--- Supplied information Enclosed Below ---
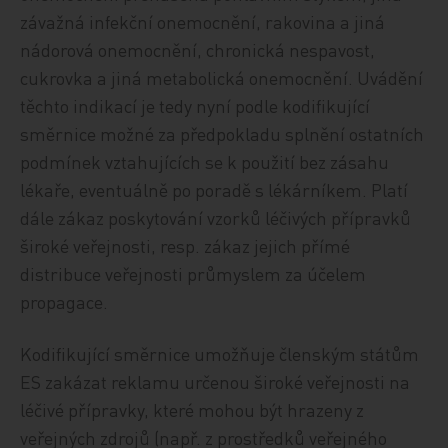
závažná infekční onemocnění, rakovina a jiná
nádorová onemocnění, chronická nespavost,
cukrovka a jiná metabolická onemocnění. Uvádění
těchto indikací je tedy nyní podle kodifikující
směrnice možné za předpokladu splnění ostatních
podmínek vztahujících se k použití bez zásahu
lékaře, eventuálně po poradě s lékárníkem. Platí
dále zákaz poskytování vzorků léčivých přípravků
široké veřejnosti, resp. zákaz jejich přímé
distribuce veřejnosti průmyslem za účelem
propagace.
Kodifikující směrnice umožňuje členským státům
ES zakázat reklamu určenou široké veřejnosti na
léčivé přípravky, které mohou být hrazeny z
veřejných zdrojů (např. z prostředků veřejného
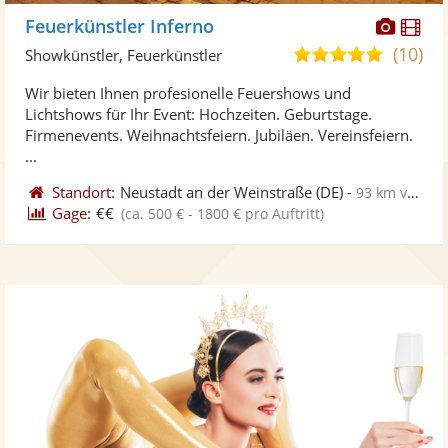
Diese
Di
Feuerkünstler Inferno
Künst
Kü
(10)
5,0
Showkünstler, Feuerkünstler
stellt
ste
von
Wir bieten Ihnen profesionelle Feuershows und
Fotos
Vi
5
Lichtshows für Ihr Event: Hochzeiten. Geburtstage.
bereit
ber
Sternen
Firmenevents. Weihnachtsfeiern. Jubiläen. Vereinsfeiern.
...
Standort:
Neustadt an der Weinstraße
(DE)
-
93 km von Frankfurt am Main
Gage:
€€
(ca. 500 € - 1800 € pro Auftritt)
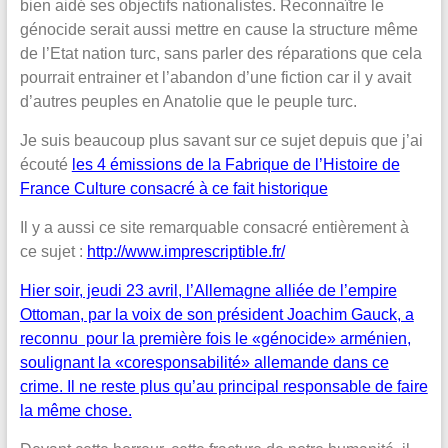
bien aidé ses objectifs nationalistes. Reconnaître le
génocide serait aussi mettre en cause la structure même
de l’Etat nation turc, sans parler des réparations que cela
pourrait entrainer et l’abandon d’une fiction car il y avait
d’autres peuples en Anatolie que le peuple turc.
Je suis beaucoup plus savant sur ce sujet depuis que j’ai
écouté
les 4 émissions de la Fabrique de l’Histoire de
France Culture consacré à ce fait historique
Il y a aussi ce site remarquable consacré entièrement à
ce sujet :
http://www.imprescriptible.fr/
Hier soir, jeudi 23 avril, l’Allemagne alliée de l’empire
Ottoman, par la voix de son président Joachim Gauck, a
reconnu pour la première fois le «génocide» arménien,
soulignant la «coresponsabilité» allemande dans ce
crime. Il ne reste plus qu’au principal responsable de faire
la même chose.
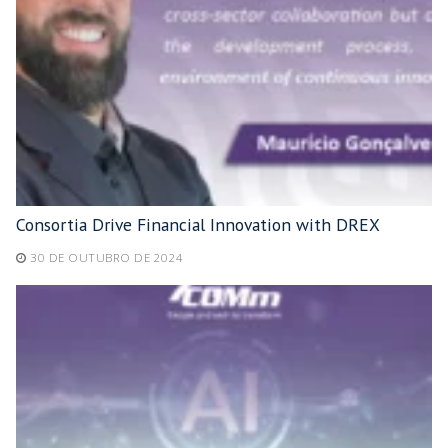
Consortia Drive Financial Innovation with DREX
30 DE OUTUBRO DE 2024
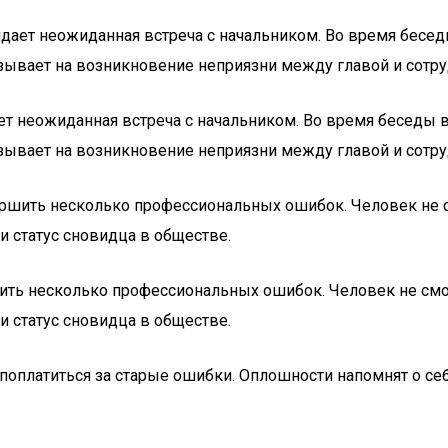
идает неожиданная встреча с начальником. Во время беседы
казывает на возникновение неприязни между главой и сотр
ет неожиданная встреча с начальником. Во время беседы в
казывает на возникновение неприязни между главой и сотр
ершить несколько профессиональных ошибок. Человек не с
и статус сновидца в обществе.
ить несколько профессиональных ошибок. Человек не смо
и статус сновидца в обществе.
т поплатиться за старые ошибки. Оплошности напомнят о с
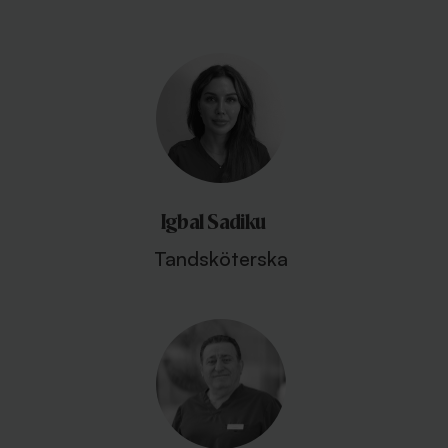
Igbal Sadiku
Tandsköterska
--- End of Enclosed Supplied information ---
▸ **Directions for this task**
Each record above should come back exactly the same, only without its pictures.

▸ **Result of this exercise**
závažná infekční onemocnění, rakovina a jiná
nádorová onemocnění, chronická nespavost,
cukrovka a jiná metabolická onemocnění. Uvádění
těchto indikací je tedy nyní podle kodifikující
směrnice možné za předpokladu splnění ostatních
podmínek vztahujících se k použití bez zásahu
lékaře, eventuálně po poradě s lékárníkem. Platí
dále zákaz poskytování vzorků léčivých přípravků
široké veřejnosti, resp. zákaz jejich přímé
distribuce veřejnosti průmyslem za účelem
propagace.
Kodifikující směrnice umožňuje členským státům
ES zakázat reklamu určenou široké veřejnosti na
léčivé přípravky, které mohou být hrazeny z
veřejných zdrojů (např. z prostředků veřejného
Diese
Di
Feuerkünstler Inferno
Künst
Kü
(10)
5,0
Showkünstler, Feuerkünstler
stellt
ste
von
Wir bieten Ihnen profesionelle Feuershows und
Fotos
Vi
5
Lichtshows für Ihr Event: Hochzeiten. Geburtstage.
bereit
ber
Sternen
Firmenevents. Weihnachtsfeiern. Jubiläen. Vereinsfeiern.
...
Standort:
Neustadt an der Weinstraße
(DE)
-
93 km von Frankfurt am Main
Gage:
€€
(ca. 500 € - 1800 € pro Auftritt)
bien aidé ses objectifs nationalistes. Reconnaître le
génocide serait aussi mettre en cause la structure même
de l’Etat nation turc, sans parler des réparations que cela
pourrait entrainer et l’abandon d’une fiction car il y avait
d’autres peuples en Anatolie que le peuple turc.
Je suis beaucoup plus savant sur ce sujet depuis que j’ai
écouté
les 4 émissions de la Fabrique de l’Histoire de
France Culture consacré à ce fait historique
Il y a aussi ce site remarquable consacré entièrement à
ce sujet :
http://www.imprescriptible.fr/
Hier soir, jeudi 23 avril, l’Allemagne alliée de l’empire
Ottoman, par la voix de son président Joachim Gauck, a
reconnu pour la première fois le «génocide» arménien,
soulignant la «coresponsabilité» allemande dans ce
crime. Il ne reste plus qu’au principal responsable de faire
la même chose.
Consortia Drive Financial Innovation with DREX
30 DE OUTUBRO DE 2024
идает неожиданная встреча с начальником. Во время беседы
казывает на возникновение неприязни между главой и сотр
ет неожиданная встреча с начальником. Во время беседы в
казывает на возникновение неприязни между главой и сотр
ершить несколько профессиональных ошибок. Человек не с
и статус сновидца в обществе.
ить несколько профессиональных ошибок. Человек не смо
и статус сновидца в обществе.
т поплатиться за старые ошибки. Оплошности напомнят о с
Igbal Sadiku
Tandsköterska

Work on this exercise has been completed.